What are events?

What are events?

Events may seem simple, raise something and react somewhere, but as you dive deeper into event-driven architecture and start building solutions you soon realise that there is much more to events that you initially thought.

Events in Event Driven Architecture
Events in Event Driven Architecture

Understanding the core concepts, event types and exploring integration patterns with events can really help you understand events at a deeper level, which can help you when building event-driven solutions.

Immutable Facts

  • Events are immutable facts. Things that have happened that cannot be undone or changed.

  • Events are great a representing real-life scenarios. Events happen all the time, everywhere. The time you played that song, took the bin out, ordered something online, cooked food, at most situations events are happening.

Event Types

  • When you start, you may just be publishing any kind of event without much thought. This works initially but can lead you to problems with inconsistent events, poor event design, migration and much more.

  • Events come in many different sizes and patterns, many developers building event-driven solutions use various different event types based on their use case.

  • Examples of these are notification events (keeping contracts simple), event-carried state transfer (putting more information into the events), domain events(events representing your domain), delta events (events that give the difference between old and new), and many more…

Understanding these event types can help, and there are more resources below to dive deeper.

Integration Patterns

Integration patterns give us ways in which we can interact, consume and manipulate information before consumers get it.

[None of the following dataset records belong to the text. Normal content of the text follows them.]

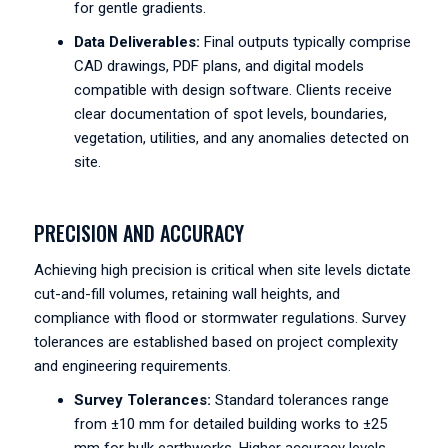
for gentle gradients.
Data Deliverables:
Final outputs typically comprise
CAD drawings, PDF plans, and digital models
compatible with design software. Clients receive
clear documentation of spot levels, boundaries,
vegetation, utilities, and any anomalies detected on
site.
PRECISION AND ACCURACY
Achieving high precision is critical when site levels dictate
cut-and-fill volumes, retaining wall heights, and
compliance with flood or stormwater regulations. Survey
tolerances are established based on project complexity
and engineering requirements.
Survey Tolerances:
Standard tolerances range
from ±10 mm for detailed building works to ±25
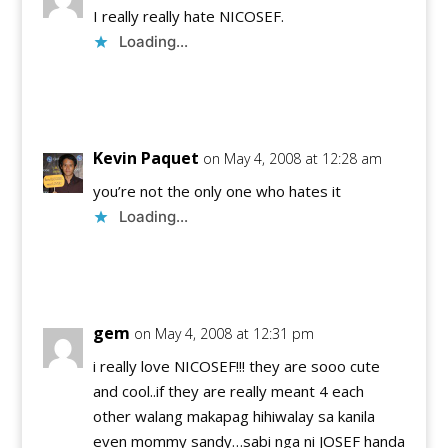
I really really hate NICOSEF.
Loading...
Reply
Kevin Paquet
on May 4, 2008 at 12:28 am
you’re not the only one who hates it
Loading...
Reply
gem
on May 4, 2008 at 12:31 pm
i really love NICOSEF!!! they are sooo cute
and cool..if they are really meant 4 each
other walang makapag hihiwalay sa kanila
even mommy sandy…sabi nga ni JOSEF handa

  • Anti-corruption layer (ACL) is a popular pattern that engineers use to map consumed events into events/models that the consuming domain understands. For example consuming an OrderPlaced event within the Payment domain, the payment domain may want to map this event into a structure/schema that the payment domain understands.

  • Enrichment allows events to be enriched with information before downstream consumers consume them. This pattern allows producers to raise simple events, and consumers get information they may require even if it is not on the original event.

  • Conformist pattern is when consumers conform to events as they are. No enrichment, no mapping, nothing. They take the event and consume it. This can be great for domains that life close together, but be careful not to conform to implementation details exposed in events.

Enterprise Integration Patterns is a great resource to dive deeper into messaging integration patterns. Worth reading and re-reading.